In the video above, the Raytheon exec showing how he is tracking employee “Nick” underlines the importance of that GPS data. He notes that Nick, who uses Foursquare, visits a gym early each morning.  “So if you ever did want to try to get hold of Nick, or maybe get hold of his laptop,” says the Raytheon exec in the video demo above of RIOT, “you might want to visit the gym at 6 a.m. on a Monday.”

Here’s an excerpt from the Raytheon patent application:

A method for assessing a person’s security risk includes receiving data from a plurality of disparate data sources in which at least two of the plurality of disparate data sources maintain their respective data in different manners. The method also includes identifying at least one item of data from at least two different data sources that correspond to a first real-world person. The method further includes merging the items from the at least two different data sources into a first record associated with the first real-world person. The method additionally includes identifying one or more relationships between the first real-world person and one or more other real-world people. The method also includes adding the identified one or more relationships to the first record associated with the first real-world person. The method further includes determining a level of risk associated with the first real-world person based on the first record.

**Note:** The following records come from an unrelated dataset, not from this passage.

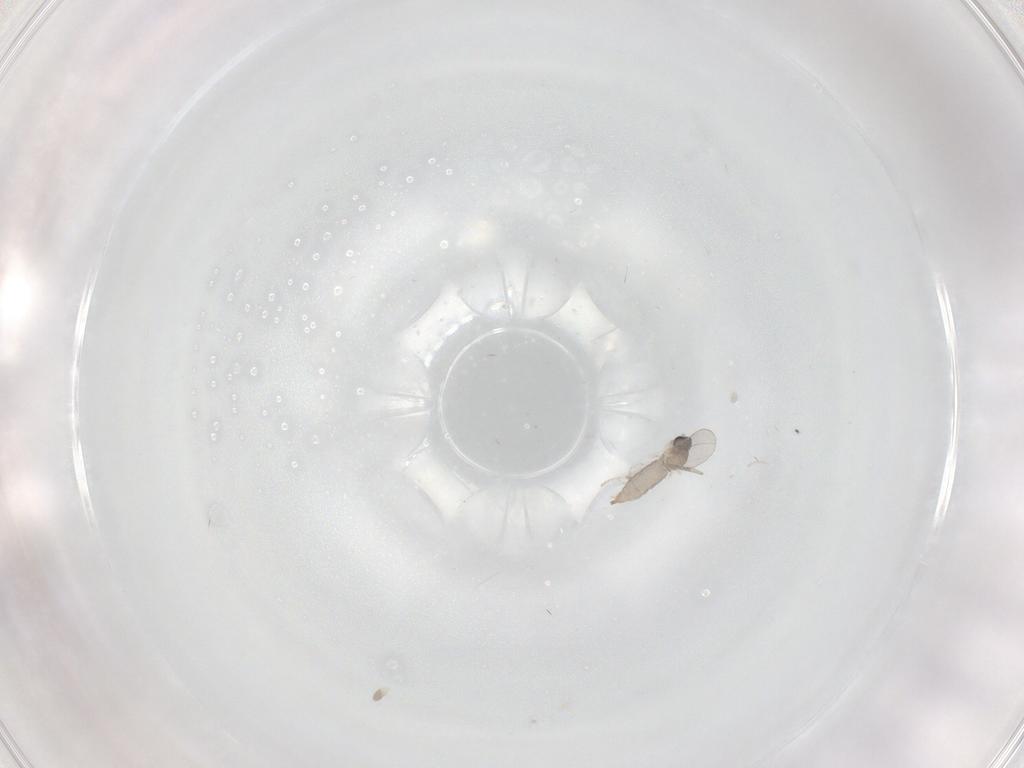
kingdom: Animalia
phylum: Arthropoda
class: Insecta
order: Diptera
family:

In the UK Guardian, Ginger McCall of the Washington-based Electronic Privacy Information Centre said the video should sound alarm bells.

“Social networking sites are often not transparent about what information is shared and how it is shared,” McCall said. “Users may be posting information that they believe will be viewed only by their friends, but instead, it is being viewed by government officials or pulled in by data collection services like the Riot search.”

Raytheon, which made sales worth an estimated $25B in 2012, did not want its Riot demonstration video to be revealed on the grounds that it says it shows a “proof of concept” product that has not been sold to any clients.

Jared Adams, a spokesman for Raytheon’s intelligence and information systems department, told the UK Guardian:

Riot is a big data analytics system design we are working on with industry, national labs and commercial partners to help turn massive amounts of data into usable information … to help meet our nation’s rapidly changing security needs.

Raytheon has applied for a US patent on the system, an excerpt of which is above.

According to the UK Guardian, Raytheon Riot is on the list of showcase software at a US government and industry national security conference scheduled for April for secretive, classified innovations, “where it was listed under the category “big data – analytics, algorithms.”